Sterne was a respected teacher, writer and artist, among other things. For me personally, his importance lies with books like The Audible Past and MP3: The Meaning of Format—not to mention editing the Sound Studies Reader, which I’m sure will continue to spark many, many PhD projects for some time, and then with Lisa Gitelman the mind-bending book series Sign, Storage, Transmission.
I think I’ll have to leave it to a separate post to explain why these have all been so important to my (like so many others) thinking, not just about sound and audio, but also media, music, technology, the senses, the body, and the way all of the above are shaped by peculiar ideas, objects and activities.

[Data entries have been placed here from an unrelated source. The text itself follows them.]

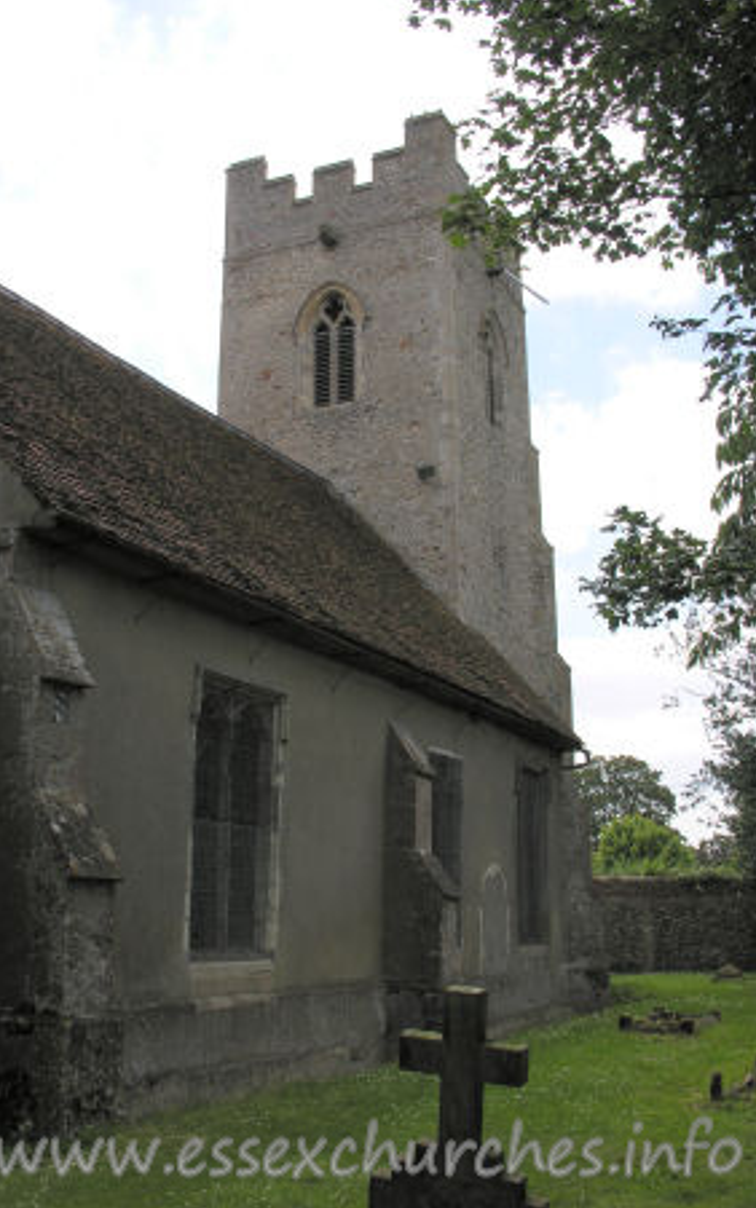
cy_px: 605
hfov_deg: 32.0
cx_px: 326
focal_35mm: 40
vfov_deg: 49.3
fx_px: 1318
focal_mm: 9.5
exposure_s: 1/201
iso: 50
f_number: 5.6
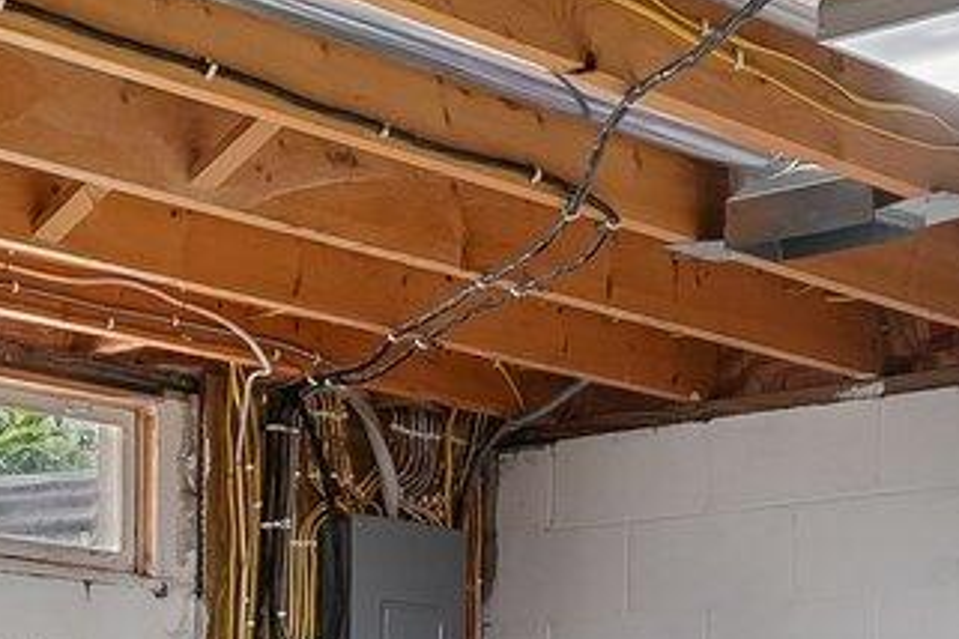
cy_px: 927
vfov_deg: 12.8
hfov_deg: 19.8
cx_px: 167
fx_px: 2717
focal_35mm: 102
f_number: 8
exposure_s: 1/20
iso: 400
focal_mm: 16
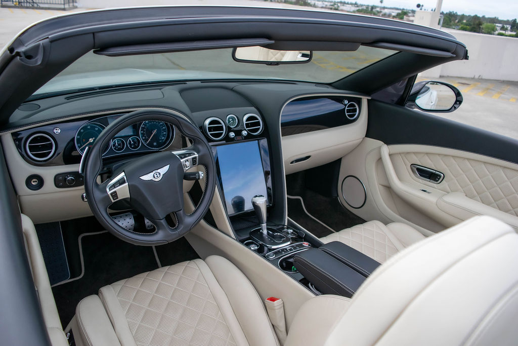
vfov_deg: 47.9
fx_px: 389
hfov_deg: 67.4
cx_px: 259
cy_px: 173
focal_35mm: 27
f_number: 5
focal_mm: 18
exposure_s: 1/1250
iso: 400
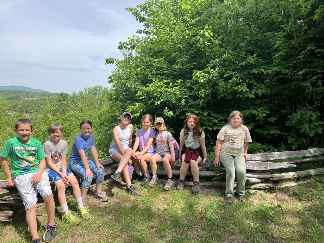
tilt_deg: -3.7
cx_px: 162
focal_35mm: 28
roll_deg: -1.3
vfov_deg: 49.7
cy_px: 122
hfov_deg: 63.4
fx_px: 262
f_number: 1.8
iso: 32
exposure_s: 1/747
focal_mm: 3.99
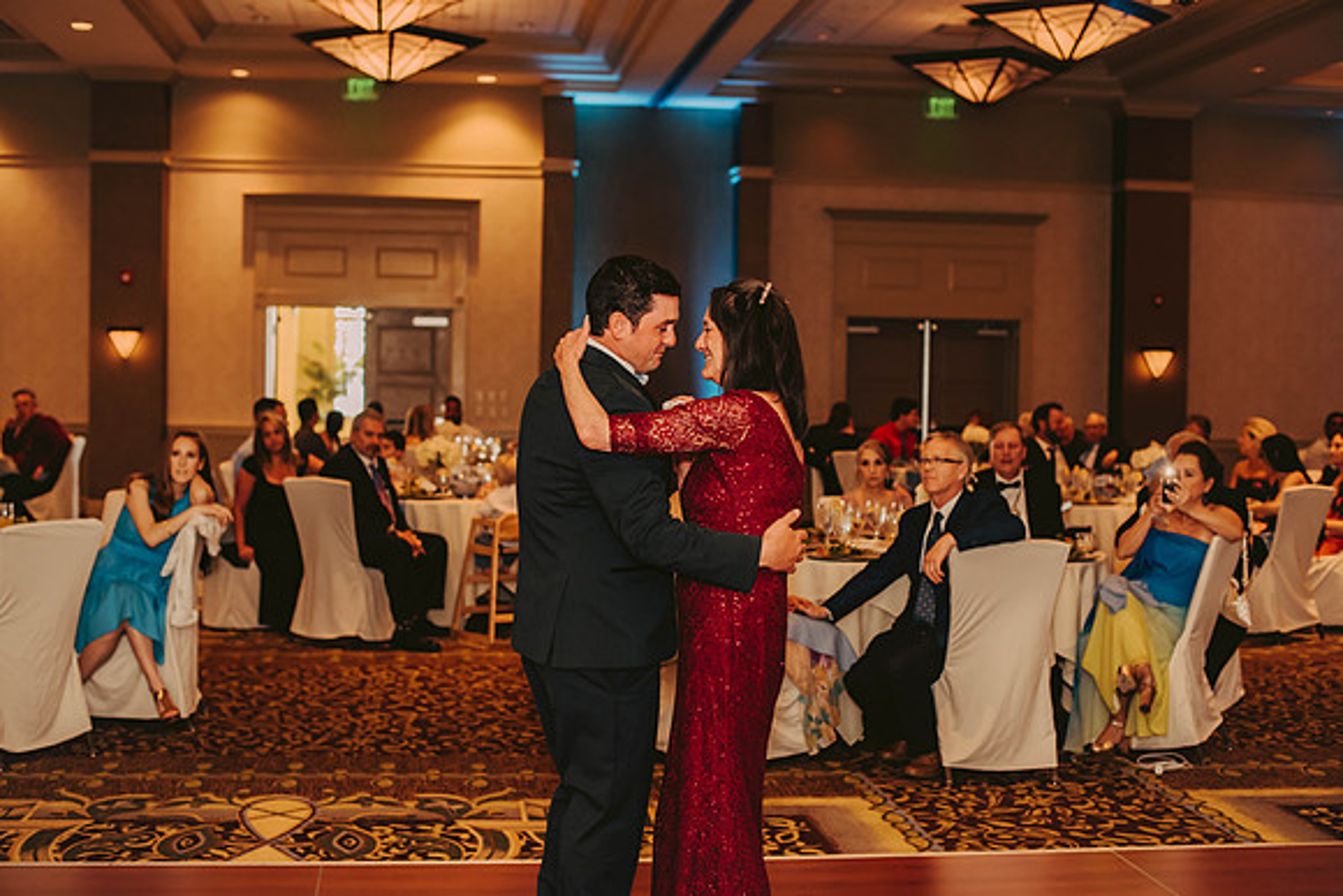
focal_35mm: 50
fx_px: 1866
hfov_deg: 39.6
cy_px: 448
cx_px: 672
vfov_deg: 27.0
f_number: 2.5
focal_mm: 50
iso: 800
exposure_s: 1/125
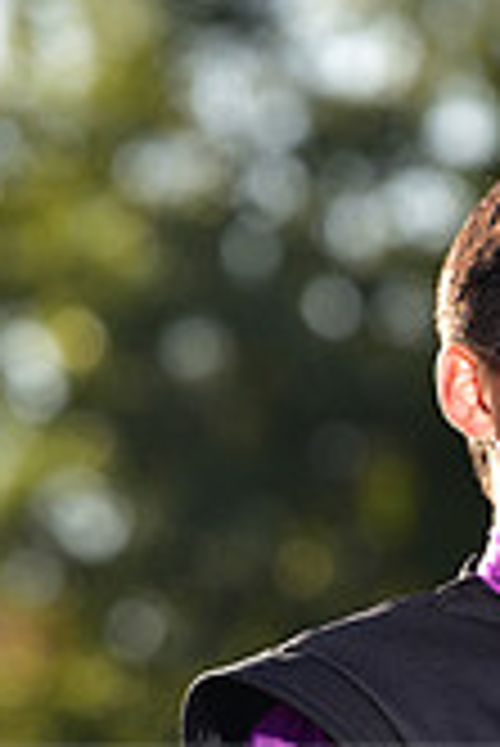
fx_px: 14531
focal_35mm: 699
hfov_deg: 2.0
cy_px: 806
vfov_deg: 2.9
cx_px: 592
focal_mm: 200
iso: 80
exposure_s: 1/200
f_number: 5
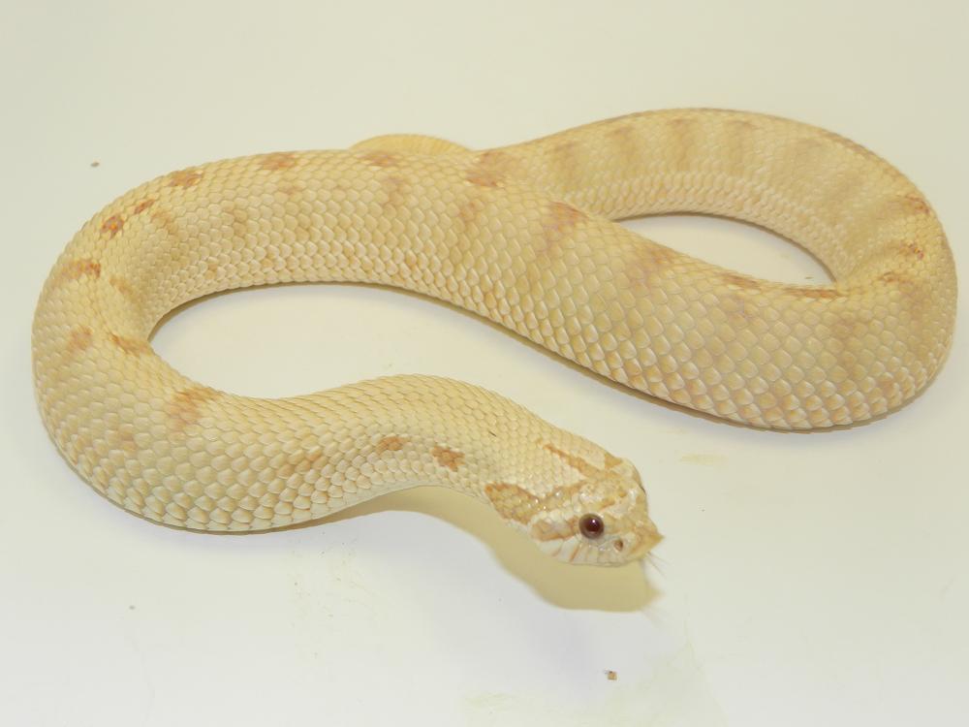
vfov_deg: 27.5
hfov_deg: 36.2
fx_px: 1484
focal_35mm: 53
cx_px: 484
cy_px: 364
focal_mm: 9.4
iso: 180
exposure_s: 1/30
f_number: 4.4
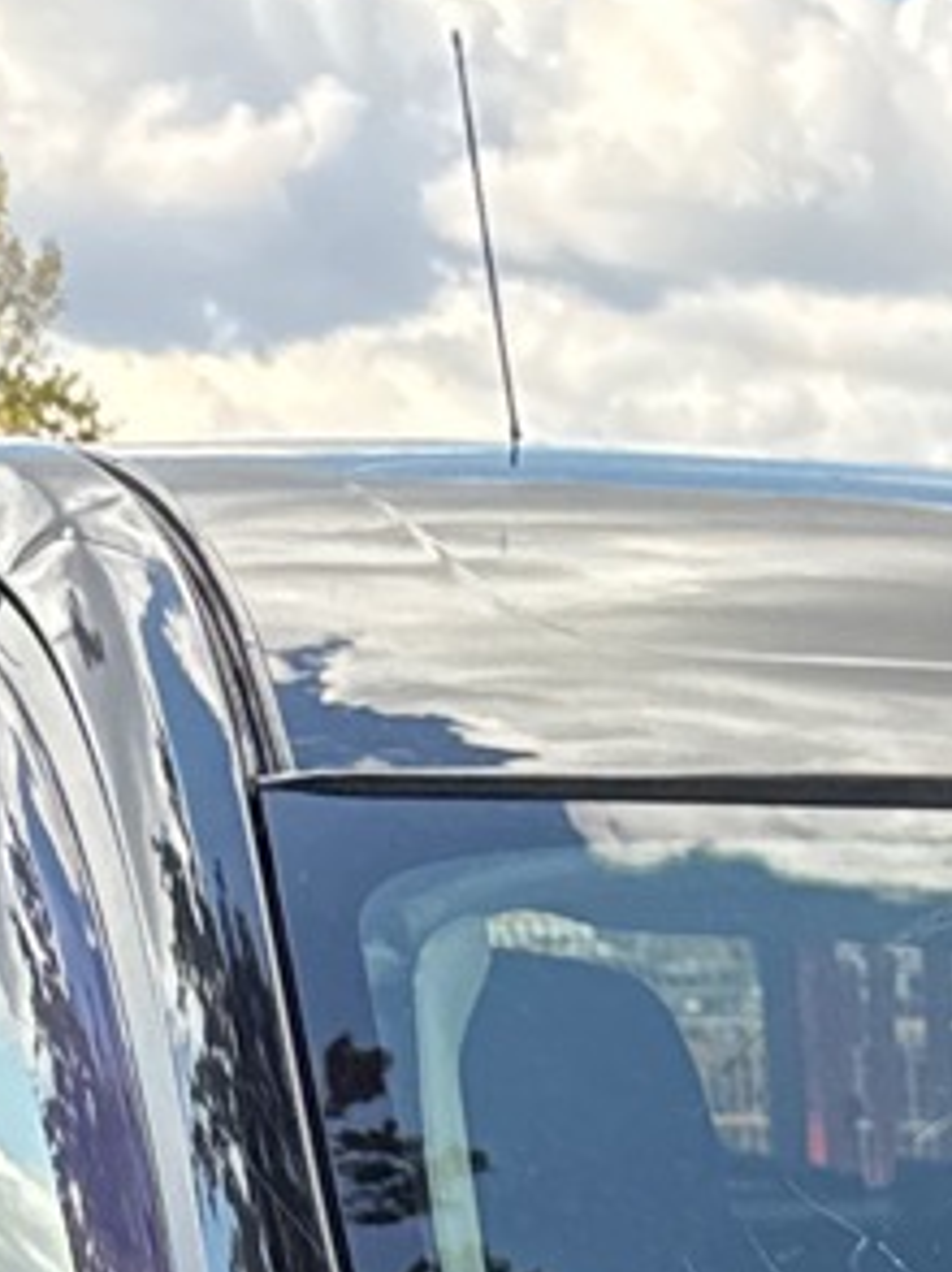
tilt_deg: -21.3
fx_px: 5398
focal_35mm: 147
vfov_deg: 10.7
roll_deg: -1.9
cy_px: 3414
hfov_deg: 8.8
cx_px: 2514
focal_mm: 6.76
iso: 80
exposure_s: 1/822
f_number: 1.78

Beyond his ideas, Sterne’s actual writing was always lucid and demystifying, but extremely generous and enjoyable to read at the same time. His books unpack common assumptions in a way that can turn reality a bit upside down, showing how seemingly normal, natural things are in fact really weird and historically formed. But he always managed to do this in way that was unusually clear and measured, sort of modest and often amusing.
From what people who knew him personally seem to say, this generosity that comes through in his work was a reflection of his general character. Someone to draw inspiration from in more ways than one, then. If you want to hear from people who actually knew the guy, Mack Hagood’s Phantom Power podcast has a commemorative episode and A Closer Listen wrote a tribute to him.